Misleading with Central Tendency

The mean cost of a wedding in 2004 might have been $28K...if you assume that all couples used all possible services, and paid for all of the services. Also, maybe the median would have been the more appropriate measure to report.

Don't like the MPG for the vehicles you are manufacturing? Try testing your cars under ideal, non-real world conditions to fix that. Then get fined by the EPA.

Misleading with Sampling

78% of young women approve of a no-good man sexting women who aren't his wife? Well, that number is correct...if you sample sugar babies.
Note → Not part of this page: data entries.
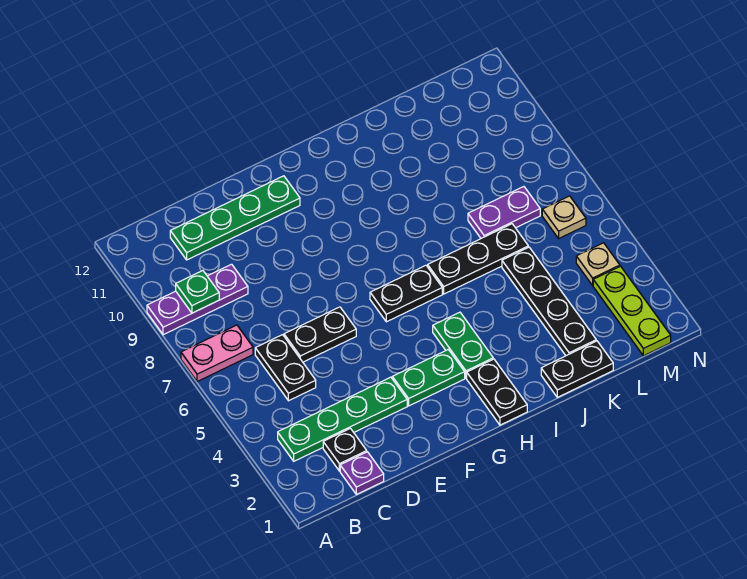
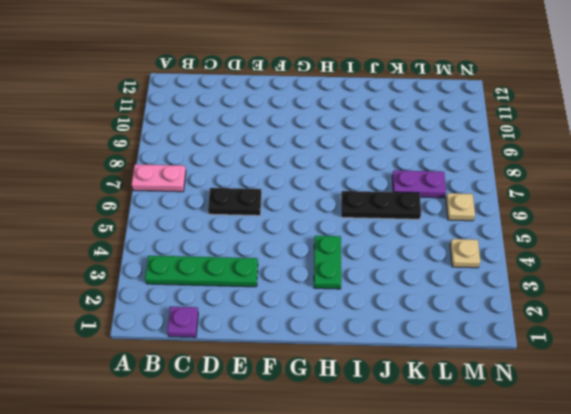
none -> purple 1x3 plate [147,264,248,335]
none -> black 1x1 plate [323,428,367,471]
none -> black 1x2 plate [255,335,316,401]

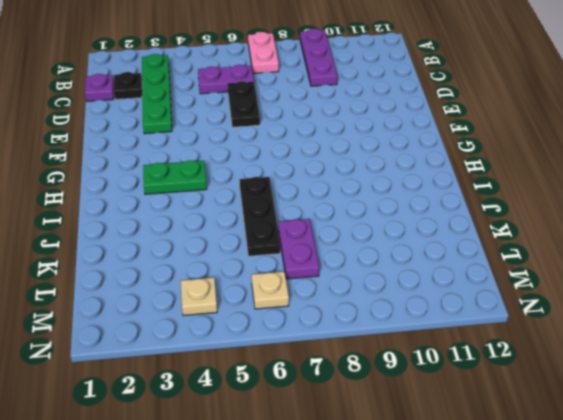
purple 1x2 plate [198,65,254,94] -> black 1x2 plate [255,335,316,401]
none -> green 1x4 plate [170,176,300,260]
none -> green 1x2 plate [392,350,465,406]
none -> black 1x2 plate [370,265,442,322]

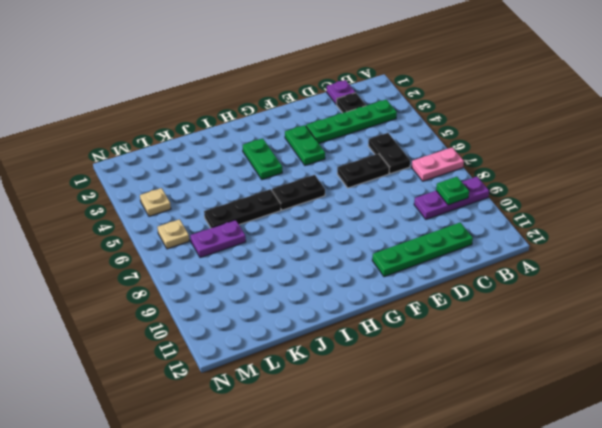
green 1x2 plate [285,125,325,165] -> green 1x2 plate turned to [392,350,465,406]
none -> black 1x2 plate [467,359,527,425]
none -> black 1x2 plate [541,341,613,397]
none -> black 1x4 plate [502,247,596,356]

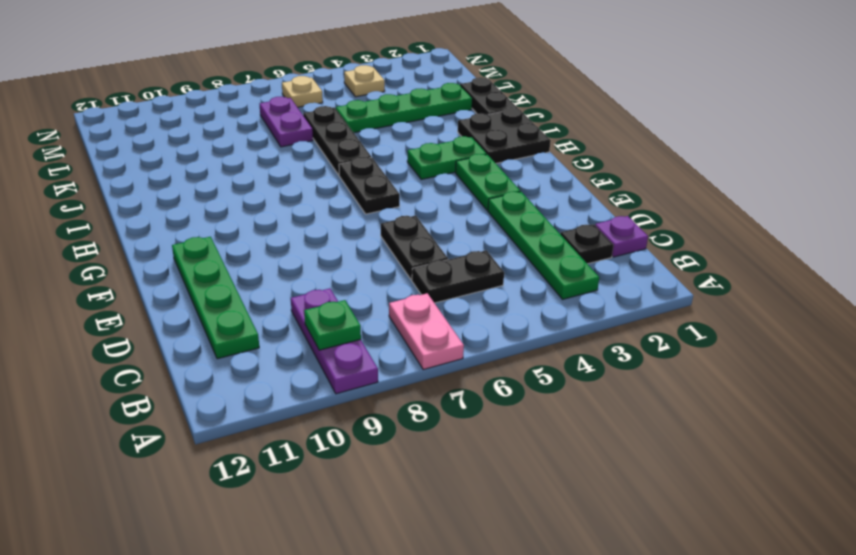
black 2x2 plate [458,107,551,163] -> black 1x2 plate [467,359,527,425]
green 1x4 plate [336,83,472,133] -> black 1x4 plate [502,247,596,356]
none -> lime 1x3 plate [593,266,671,356]

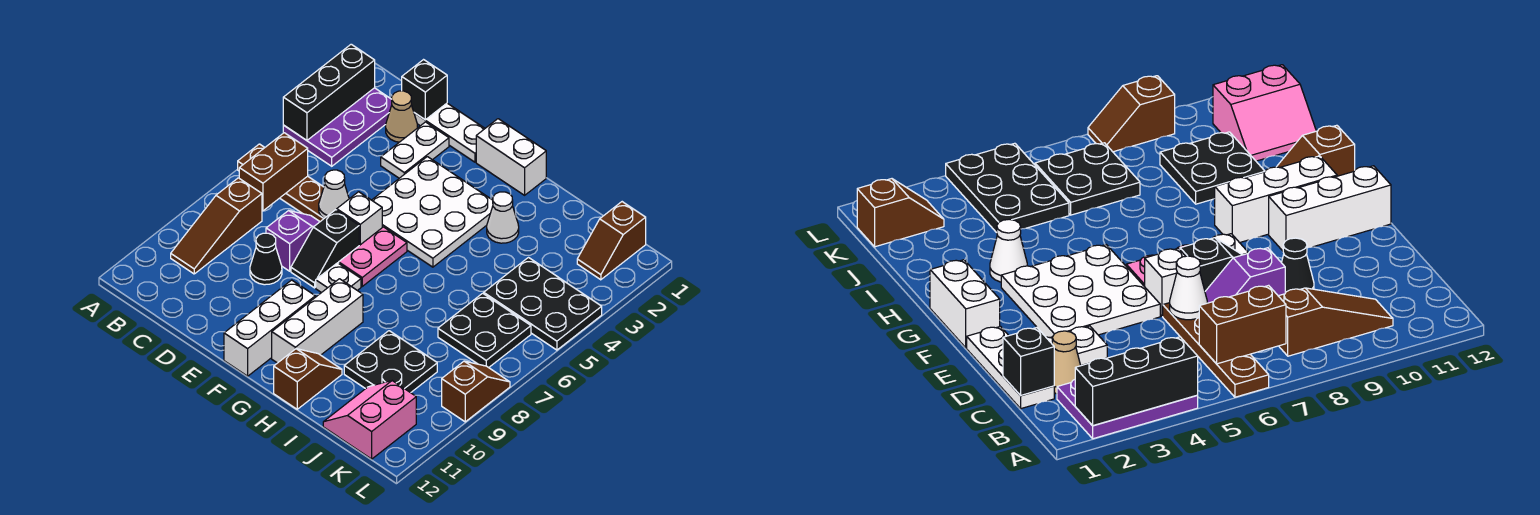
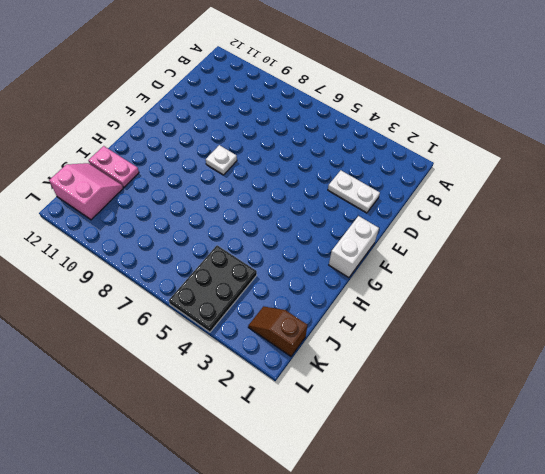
pink 1x2 plate [89,146,139,187] -> pink 1x2 plate moved to [339,227,407,286]
none -> purple 2x3 plate [283,88,392,166]
none -> brown 1x4 plate [238,144,324,221]
none -> brown 1x3 slope [171,178,262,274]

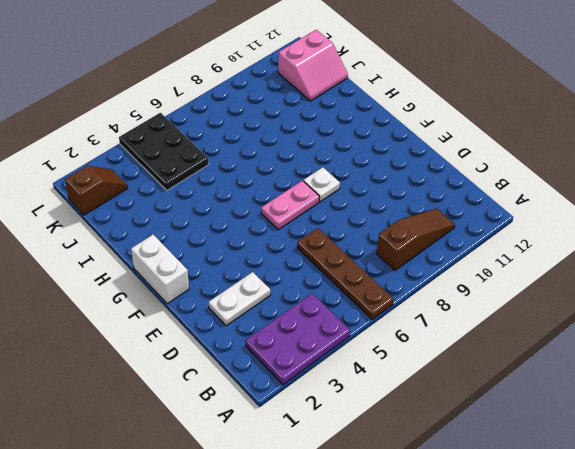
none -> white 1x3 plate [414,103,485,162]
none -> tan 1x1 cone [386,91,418,142]
none -> purple 1x2 slope [266,211,320,271]

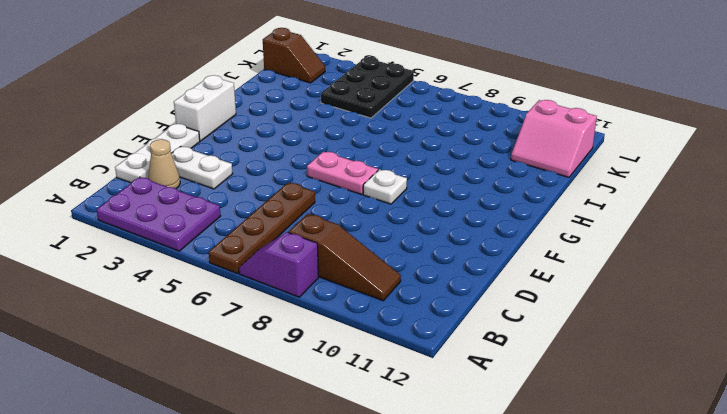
purple 1x2 slope [239,232,318,297] -> purple 1x2 slope moved to [266,211,320,271]
none -> black 1x1 cone [250,233,282,285]
none -> white 3x3 plate [372,157,493,267]
none -> white 1x1 brick [337,192,382,245]

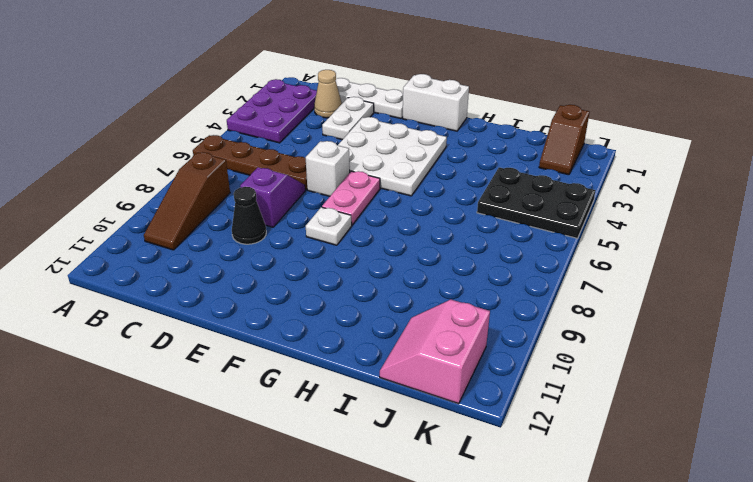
none -> black 1x2 slope [291,210,359,288]
none -> white 1x3 brick [224,280,315,376]
none -> white 1x3 brick [272,279,363,363]

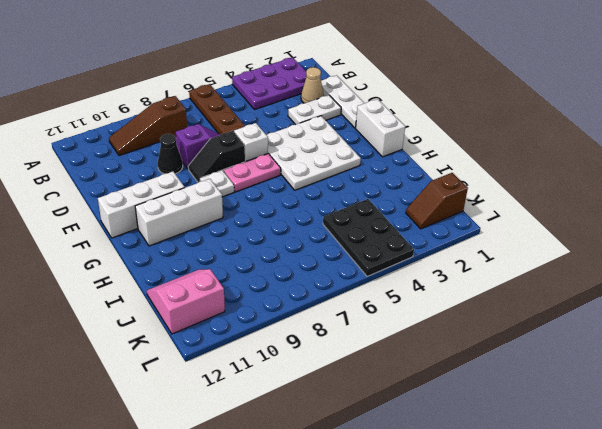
none -> white 1x1 cone [487,192,519,243]
none -> brown 1x2 slope [274,349,342,409]
none -> black 2x2 plate [344,331,437,393]

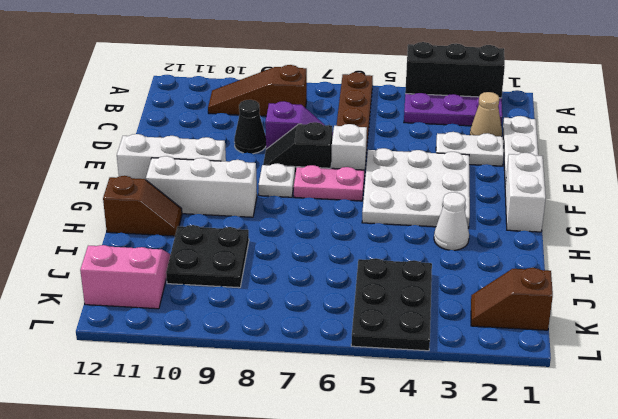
none -> black 2x2 plate [438,293,531,368]
none -> brown 1x2 slope [442,361,510,422]
none -> brown 1x2 brick [239,133,308,211]

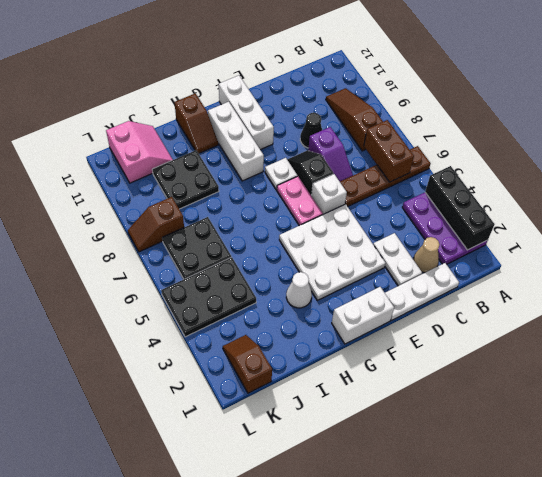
brown 1x2 slope [128,197,184,252] -> brown 1x2 slope turned to [442,361,510,422]
none -> black 1x1 brick [402,60,447,120]
none -> white 1x1 cone [319,170,349,218]

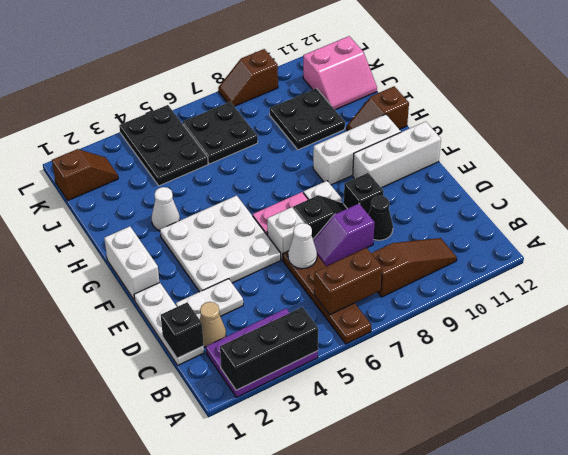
black 1x1 brick [344,173,384,214] -> none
Autism is linked to vaccination. If you are a research with a conflict of interest who uses a small sample of people who are typically biased against vaccination AND don't demand any actual medical evidence of anything you are measuring. 

Misleading with Probability

Absolute versus relative risk. Here, the way that perfectly accurate birth control safety data is presented affects birth control use, per Gerd Gigerenzer.